In 1989, the first open-heart surgery was performed at Binghamton General Hospital on patient George J. Glover, a 66-year-old man who had suffered a recent heart attack. Glover was considered a good candidate, as the attack had not damaged the heart. The surgery was a success, and in the next few months, hundred of such surgeries were performed. Those surgeries continue to this day, and we sometimes accept them without realizing the amazing skills and technology that come into play.

George J. Glover, the area’s first heart surgery patient, shown in 1990.
George J. Glover, the area’s first heart surgery patient, shown in 1990.

In my own family, my father suffered a heart attack while undergoing chemotherapy for cancer. While awaiting surgery to put in a stent, the surgeon walked in 15 minutes later to tell me he could not do the procedure, as it would have killed my father.

Instead, the next morning, my father underwent successful quadruple bypass surgery while in his 80s. The surgeon told me he had just operated on a woman in her 90s, and it seemed commonplace.
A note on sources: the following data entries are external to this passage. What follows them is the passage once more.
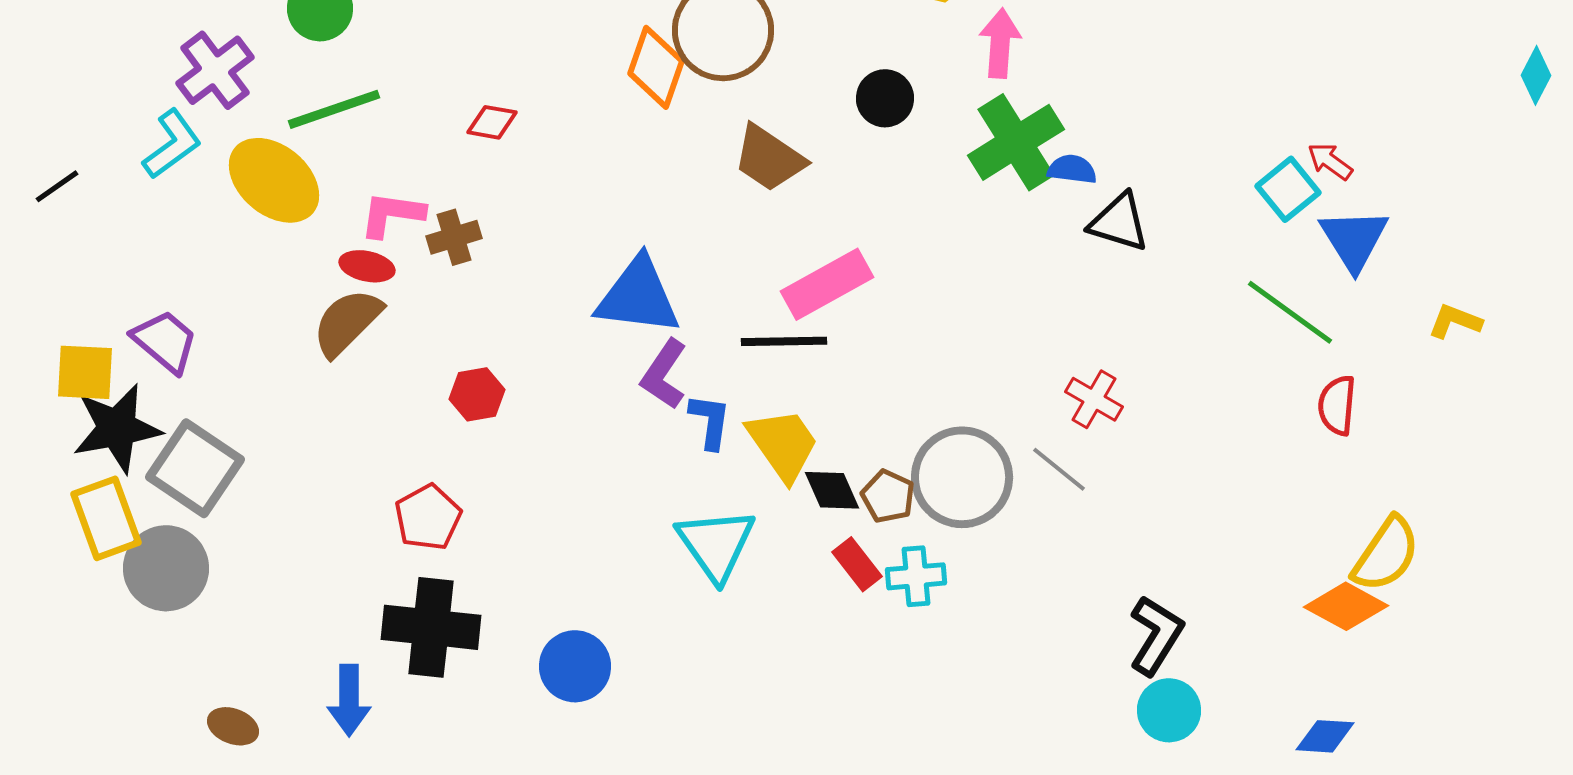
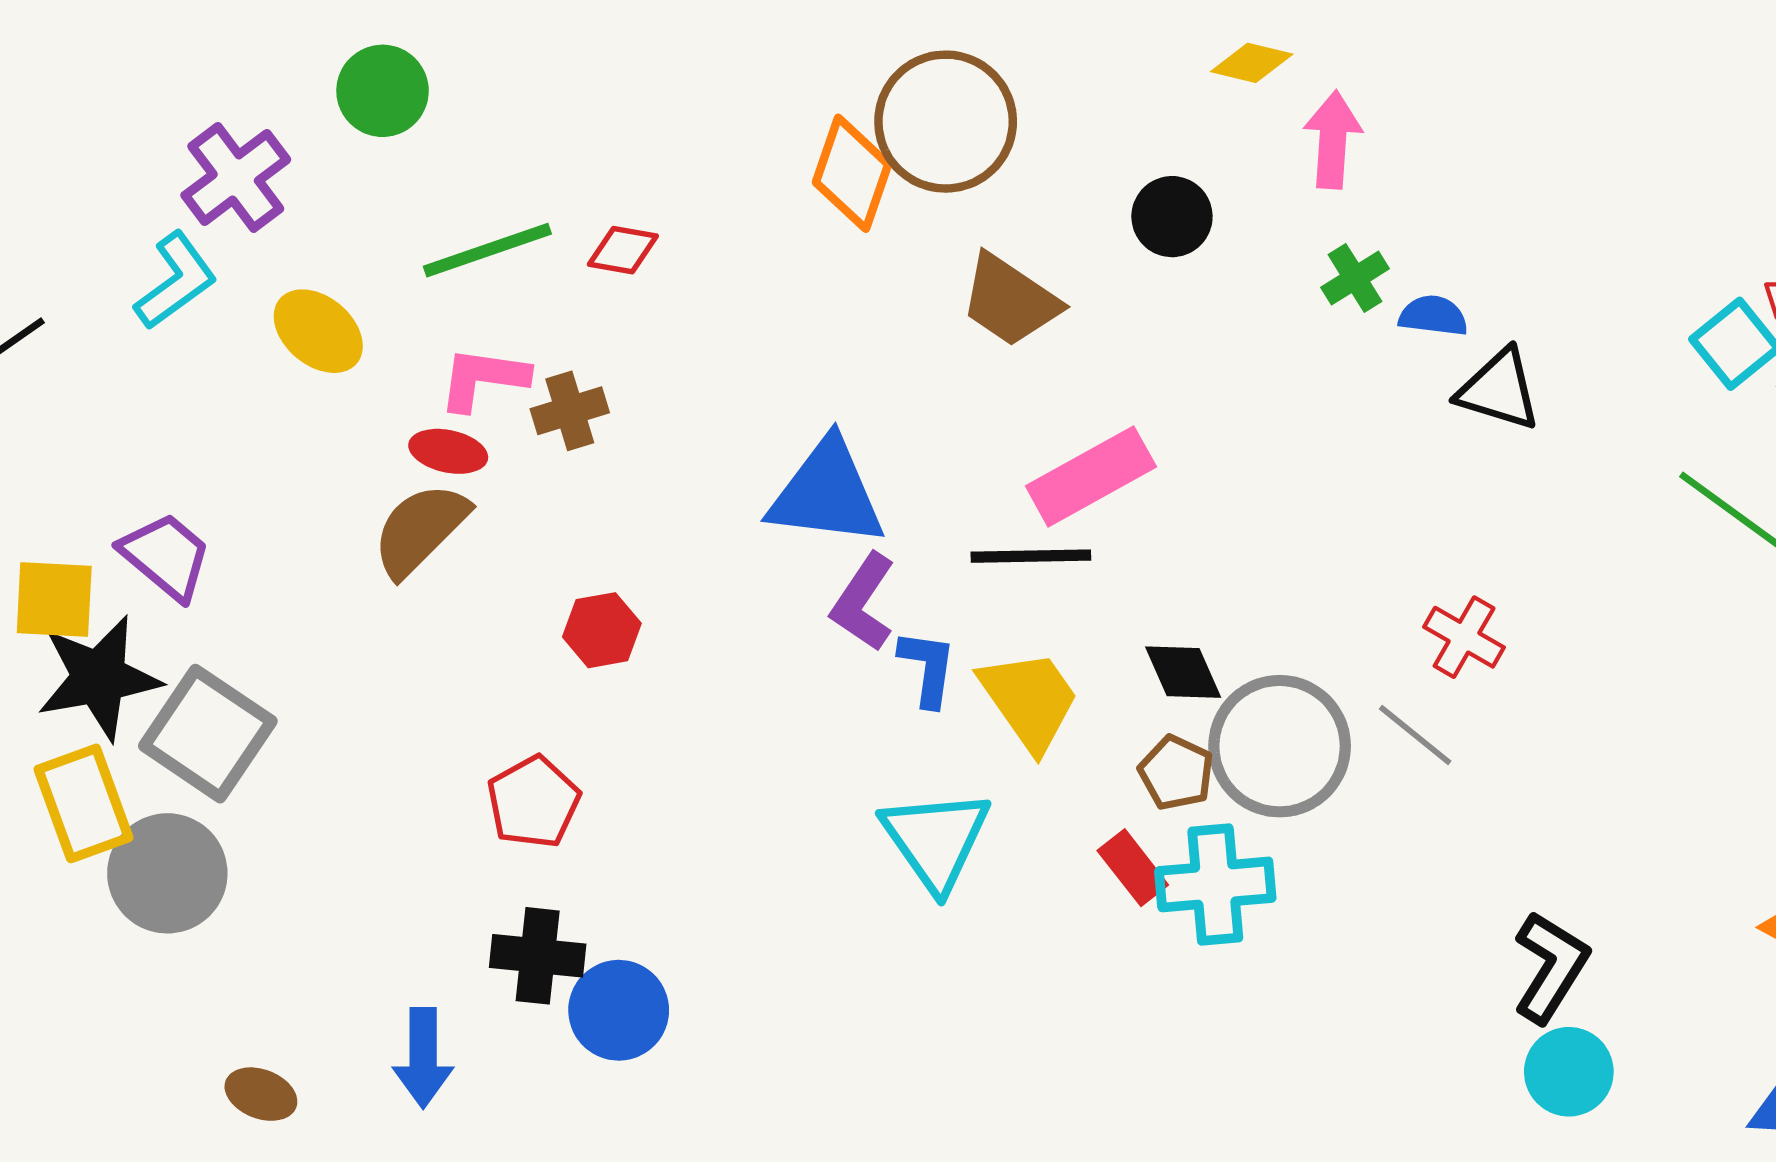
green line: (334, 109) -> (487, 250), moved
green cross: (1016, 142) -> (1355, 278), size x0.5
yellow ellipse: (274, 180) -> (318, 331), size x0.7
black diamond: (832, 490) -> (1183, 672), moved
cyan cross: (916, 576) -> (1215, 884), size x1.4
black cross: (431, 627) -> (538, 956), size x0.7
blue circle: (575, 666) -> (619, 1010), moved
It was anything but, watching my father in the hospital bed with innumerable tubes coming out of him, and knowing that the surgeon had taken my father’s heart in his hands to replace four of my father’s arteries.
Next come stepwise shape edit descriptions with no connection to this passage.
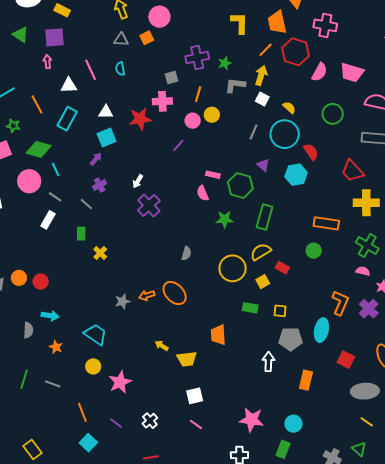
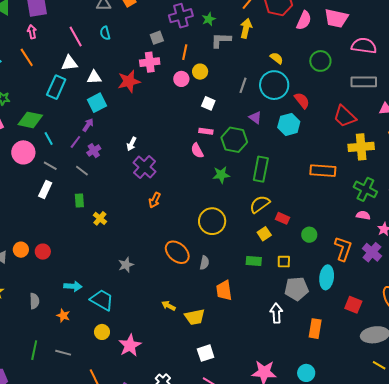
white triangle: (69, 85) -> (69, 63), moved
white square: (262, 99) -> (208, 103), moved
orange line: (37, 104) -> (27, 57), moved
purple line: (178, 146) -> (75, 142), moved
green circle: (314, 251) -> (309, 235), moved
gray semicircle: (186, 253) -> (204, 263), moved
yellow circle: (233, 268) -> (212, 221), moved
orange arrow: (147, 295) -> (155, 200), moved, turned -42
cyan arrow: (50, 316) -> (73, 286), moved

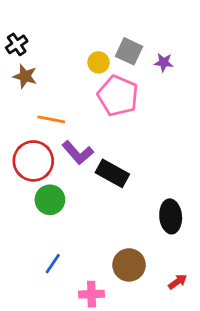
It is an amazing feat, and one that this region should be proud of — that the medical staffs of our facilities continue to perform operations to replace broken bones, broken limbs and broken hearts.

It took a number of years to get to that point, and I wonder how history will look back at the advancements made from 1981 to today and where they will be in another 30 years. Only time will tell. Now about that knee replacement.